Even with some doubts in mind, we still open our wallets and contribute freely!

Then there was this 74-year-old businessman who donated a piece of land to two associations in the hope that a building could be erected for the benefit of the members and to earn some income from renting out the space.

One year had passed and there was no news of these two associations embarking on the project. Another year went with no good news either – and a third year slipped by in dead silence.

The old man gave the associations an ultimatum through the media to produce a concrete plan within a month or he would reclaim the land for other philanthropic purposes.

There are some who ask whether the elderly Good Samaritan is promoting himself by reminding the public – through the ultimatum – that he has donated land to the associations?
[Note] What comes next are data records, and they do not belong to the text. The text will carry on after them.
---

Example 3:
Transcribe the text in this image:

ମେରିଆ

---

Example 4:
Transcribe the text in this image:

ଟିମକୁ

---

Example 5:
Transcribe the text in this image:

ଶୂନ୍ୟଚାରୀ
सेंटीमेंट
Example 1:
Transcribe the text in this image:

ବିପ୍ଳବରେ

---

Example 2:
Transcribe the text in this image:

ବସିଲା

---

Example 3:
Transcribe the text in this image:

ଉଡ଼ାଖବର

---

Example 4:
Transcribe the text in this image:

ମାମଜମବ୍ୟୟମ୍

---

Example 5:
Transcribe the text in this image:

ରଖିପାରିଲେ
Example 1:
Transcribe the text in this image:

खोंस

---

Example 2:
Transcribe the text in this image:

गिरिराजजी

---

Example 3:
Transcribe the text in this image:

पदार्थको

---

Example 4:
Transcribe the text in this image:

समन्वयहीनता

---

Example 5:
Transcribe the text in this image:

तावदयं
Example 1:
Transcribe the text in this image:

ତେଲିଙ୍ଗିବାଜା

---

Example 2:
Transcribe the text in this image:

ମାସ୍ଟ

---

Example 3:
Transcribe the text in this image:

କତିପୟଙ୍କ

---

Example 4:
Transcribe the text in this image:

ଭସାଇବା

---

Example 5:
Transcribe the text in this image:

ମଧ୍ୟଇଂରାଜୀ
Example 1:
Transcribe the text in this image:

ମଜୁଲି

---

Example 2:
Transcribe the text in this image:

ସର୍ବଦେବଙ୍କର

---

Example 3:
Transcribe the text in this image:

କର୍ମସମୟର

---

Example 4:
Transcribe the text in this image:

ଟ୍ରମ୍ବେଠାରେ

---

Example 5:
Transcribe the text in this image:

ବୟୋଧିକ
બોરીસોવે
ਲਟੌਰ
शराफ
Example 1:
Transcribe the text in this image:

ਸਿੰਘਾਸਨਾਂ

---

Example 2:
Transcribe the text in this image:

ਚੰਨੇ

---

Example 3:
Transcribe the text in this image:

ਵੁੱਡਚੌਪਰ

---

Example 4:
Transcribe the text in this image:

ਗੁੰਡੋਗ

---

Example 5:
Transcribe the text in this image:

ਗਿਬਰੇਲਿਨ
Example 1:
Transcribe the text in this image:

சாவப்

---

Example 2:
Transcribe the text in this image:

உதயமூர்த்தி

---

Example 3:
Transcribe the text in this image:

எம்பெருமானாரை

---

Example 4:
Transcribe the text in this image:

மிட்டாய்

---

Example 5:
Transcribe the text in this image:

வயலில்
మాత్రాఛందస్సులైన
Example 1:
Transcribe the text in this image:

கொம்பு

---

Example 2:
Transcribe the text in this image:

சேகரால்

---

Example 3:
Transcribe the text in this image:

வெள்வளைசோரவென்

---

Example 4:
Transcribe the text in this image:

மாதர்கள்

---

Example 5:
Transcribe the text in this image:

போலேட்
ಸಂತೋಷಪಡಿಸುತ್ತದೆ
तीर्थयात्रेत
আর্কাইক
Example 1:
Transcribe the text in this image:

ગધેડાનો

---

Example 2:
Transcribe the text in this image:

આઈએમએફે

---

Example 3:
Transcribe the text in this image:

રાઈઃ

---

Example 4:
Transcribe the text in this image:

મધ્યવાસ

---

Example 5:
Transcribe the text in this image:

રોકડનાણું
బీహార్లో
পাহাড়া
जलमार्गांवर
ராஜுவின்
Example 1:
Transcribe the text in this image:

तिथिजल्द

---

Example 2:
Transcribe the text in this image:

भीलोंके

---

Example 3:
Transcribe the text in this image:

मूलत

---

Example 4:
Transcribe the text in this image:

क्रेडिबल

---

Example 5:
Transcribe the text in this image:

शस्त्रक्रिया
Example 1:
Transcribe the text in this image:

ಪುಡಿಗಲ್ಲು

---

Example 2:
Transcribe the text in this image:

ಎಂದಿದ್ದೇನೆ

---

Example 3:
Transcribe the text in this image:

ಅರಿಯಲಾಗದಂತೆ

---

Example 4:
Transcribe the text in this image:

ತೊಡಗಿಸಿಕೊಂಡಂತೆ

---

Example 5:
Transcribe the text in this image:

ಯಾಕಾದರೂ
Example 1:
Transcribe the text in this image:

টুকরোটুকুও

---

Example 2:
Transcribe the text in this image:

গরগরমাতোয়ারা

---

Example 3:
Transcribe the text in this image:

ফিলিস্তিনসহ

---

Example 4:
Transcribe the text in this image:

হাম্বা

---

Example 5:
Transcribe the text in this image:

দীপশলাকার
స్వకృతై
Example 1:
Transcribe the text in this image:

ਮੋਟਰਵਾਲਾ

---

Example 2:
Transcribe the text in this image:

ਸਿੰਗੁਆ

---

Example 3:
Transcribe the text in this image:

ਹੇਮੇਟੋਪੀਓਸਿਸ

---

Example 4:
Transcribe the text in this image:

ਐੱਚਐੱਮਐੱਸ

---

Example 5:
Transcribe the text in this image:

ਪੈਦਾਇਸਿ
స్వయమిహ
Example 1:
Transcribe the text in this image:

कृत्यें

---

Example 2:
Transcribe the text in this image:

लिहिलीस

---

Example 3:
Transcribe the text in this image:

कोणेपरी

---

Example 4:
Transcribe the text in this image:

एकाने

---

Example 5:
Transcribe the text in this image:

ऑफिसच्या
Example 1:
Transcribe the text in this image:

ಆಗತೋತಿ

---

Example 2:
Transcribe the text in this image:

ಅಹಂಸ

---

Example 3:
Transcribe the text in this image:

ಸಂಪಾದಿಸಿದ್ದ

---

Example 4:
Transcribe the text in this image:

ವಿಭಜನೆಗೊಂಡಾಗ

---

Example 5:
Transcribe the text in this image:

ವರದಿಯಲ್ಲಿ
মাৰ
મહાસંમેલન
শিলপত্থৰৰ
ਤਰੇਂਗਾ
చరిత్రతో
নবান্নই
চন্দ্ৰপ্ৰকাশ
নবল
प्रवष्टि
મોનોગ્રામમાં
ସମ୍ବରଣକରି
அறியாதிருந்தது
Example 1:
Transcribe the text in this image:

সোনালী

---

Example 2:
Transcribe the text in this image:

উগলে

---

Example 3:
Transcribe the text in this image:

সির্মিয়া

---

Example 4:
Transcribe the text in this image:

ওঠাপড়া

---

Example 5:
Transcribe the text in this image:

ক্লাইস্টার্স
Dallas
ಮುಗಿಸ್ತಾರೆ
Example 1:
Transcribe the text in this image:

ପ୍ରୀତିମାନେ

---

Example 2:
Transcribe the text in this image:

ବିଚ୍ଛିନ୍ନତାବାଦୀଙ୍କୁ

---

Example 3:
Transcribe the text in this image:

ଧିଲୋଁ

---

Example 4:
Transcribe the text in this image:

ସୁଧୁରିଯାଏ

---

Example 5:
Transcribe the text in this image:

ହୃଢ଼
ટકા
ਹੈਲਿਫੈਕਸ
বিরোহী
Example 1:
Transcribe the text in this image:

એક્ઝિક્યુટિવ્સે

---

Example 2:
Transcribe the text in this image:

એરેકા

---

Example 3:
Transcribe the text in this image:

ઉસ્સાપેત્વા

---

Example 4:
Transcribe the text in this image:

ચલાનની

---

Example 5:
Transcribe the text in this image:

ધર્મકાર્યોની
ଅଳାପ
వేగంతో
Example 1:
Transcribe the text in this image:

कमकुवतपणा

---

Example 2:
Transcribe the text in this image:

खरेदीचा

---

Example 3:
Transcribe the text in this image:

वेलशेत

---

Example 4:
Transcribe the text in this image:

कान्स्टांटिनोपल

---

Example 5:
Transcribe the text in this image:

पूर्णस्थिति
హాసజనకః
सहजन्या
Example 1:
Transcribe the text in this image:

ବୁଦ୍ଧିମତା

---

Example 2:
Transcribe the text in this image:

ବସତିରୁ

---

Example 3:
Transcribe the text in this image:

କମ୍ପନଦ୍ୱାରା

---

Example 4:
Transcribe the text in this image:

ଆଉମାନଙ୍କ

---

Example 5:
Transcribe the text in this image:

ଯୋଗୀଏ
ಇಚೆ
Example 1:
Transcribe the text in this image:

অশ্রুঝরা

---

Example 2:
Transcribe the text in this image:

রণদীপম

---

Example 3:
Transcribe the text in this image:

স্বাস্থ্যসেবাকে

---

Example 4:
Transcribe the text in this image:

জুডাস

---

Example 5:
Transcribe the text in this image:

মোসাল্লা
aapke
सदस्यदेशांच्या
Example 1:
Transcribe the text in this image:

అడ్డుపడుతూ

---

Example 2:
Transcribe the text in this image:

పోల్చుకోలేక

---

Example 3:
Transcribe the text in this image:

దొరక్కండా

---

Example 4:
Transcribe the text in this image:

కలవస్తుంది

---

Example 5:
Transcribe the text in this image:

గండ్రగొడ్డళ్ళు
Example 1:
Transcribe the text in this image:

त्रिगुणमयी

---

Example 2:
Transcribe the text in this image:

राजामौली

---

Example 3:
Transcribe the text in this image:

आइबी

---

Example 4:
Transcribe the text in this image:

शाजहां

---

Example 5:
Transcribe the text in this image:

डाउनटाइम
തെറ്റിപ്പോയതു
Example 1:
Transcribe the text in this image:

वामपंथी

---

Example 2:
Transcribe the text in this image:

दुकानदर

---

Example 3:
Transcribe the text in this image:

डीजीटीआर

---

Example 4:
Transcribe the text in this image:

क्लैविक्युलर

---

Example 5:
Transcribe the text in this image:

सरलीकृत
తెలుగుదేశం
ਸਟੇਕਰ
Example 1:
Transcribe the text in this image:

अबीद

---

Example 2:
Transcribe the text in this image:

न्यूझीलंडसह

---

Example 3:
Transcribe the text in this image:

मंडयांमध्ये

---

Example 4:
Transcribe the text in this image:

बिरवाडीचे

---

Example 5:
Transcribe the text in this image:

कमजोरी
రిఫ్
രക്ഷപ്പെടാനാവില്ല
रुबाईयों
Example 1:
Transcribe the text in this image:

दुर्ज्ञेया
But the septuagenarian told the media that he was not promoting himself, saying he was old and just hoped to see his wish fulfilled. He reminded the media not to play up his ultimatum.

Will the kind old timer’s wish be realised? Can he reclaim his land and give it to more deserving quarters? This will be his “charity pains” in the days to come.

Lately, it seems more and more people are claiming to represent certain benevolent bodies and asking for public donations. I find it easier and less guilty (why should my conscience be pricking?) to turn down these people politely by telling them I have my own donation plans.

I have come up with a “how to donate” list to avoid the pain of knowing my better nature has been taken advantage of. The tagline is be the hunter, not the hunted – do not respond to solicitations for money. Instead, decide what causes you genuinely want to support.

Rule No. 1:  Give to someone I know. They can be my friends, my friends’ friends or family members or a project raised by my friends. They must have a personal connection.

Rule No. 2: Give to those in immediate need, like during an emergency or disaster. But then, we still need to be careful about which organisations we are channelling our donations through. Go for well-known charitable bodies or our own church. Take one more step to check how efficient these bodies are.

Rule No. 3: Give to those whom you can visibly see are in need – like a physically challenged person.

Rule No. 4:  Look for organisations with good stewardship – that is how they manage their funds and transparency. I have seen organisations raising a million ringgit while spending RM500,000 on a charitable dinner to immortalise their charitable acts. Whether what they have lavished on the dinner are from the donations received or funded by the organisation concerned, the money could well have gone into the charity fund.

That leads to Rule No. 5: Evaluate how the charitable organisations portray themselves in the media.

There is an increasing trend amongst society in general to give to charity or raise awareness about a charity with the agenda of looking good in the process.

Some people use their donations or charity works to lift their own profile and expect to be acknowledged for it rather than going about it without any fanfare purely to help others.

Charity is supposed to be a noble, selfless act that should be kept from the public eye, especially the media.

“Don’t let your left hand
know what your right hand is doing” is a hard act to follow. Most donors are not only adverse to keeping their acts of generosity secret, they also make sure reporters and photographers are on hand to record their humanitarianism  for posterity.

There is a clear line between giving to charity and promoting oneself in the name of doing charity to gain attention and publicity.

But, let’s not shy away from “charity” just because it hurts sometimes.

Our greatest good for humanity is in helping others help themselves through love that is not influenced by selfish motives – certainly not like the vege and dumpling seller who attempted to project her depravation in public – but then, not everyone
is fooled by her disguised trickery.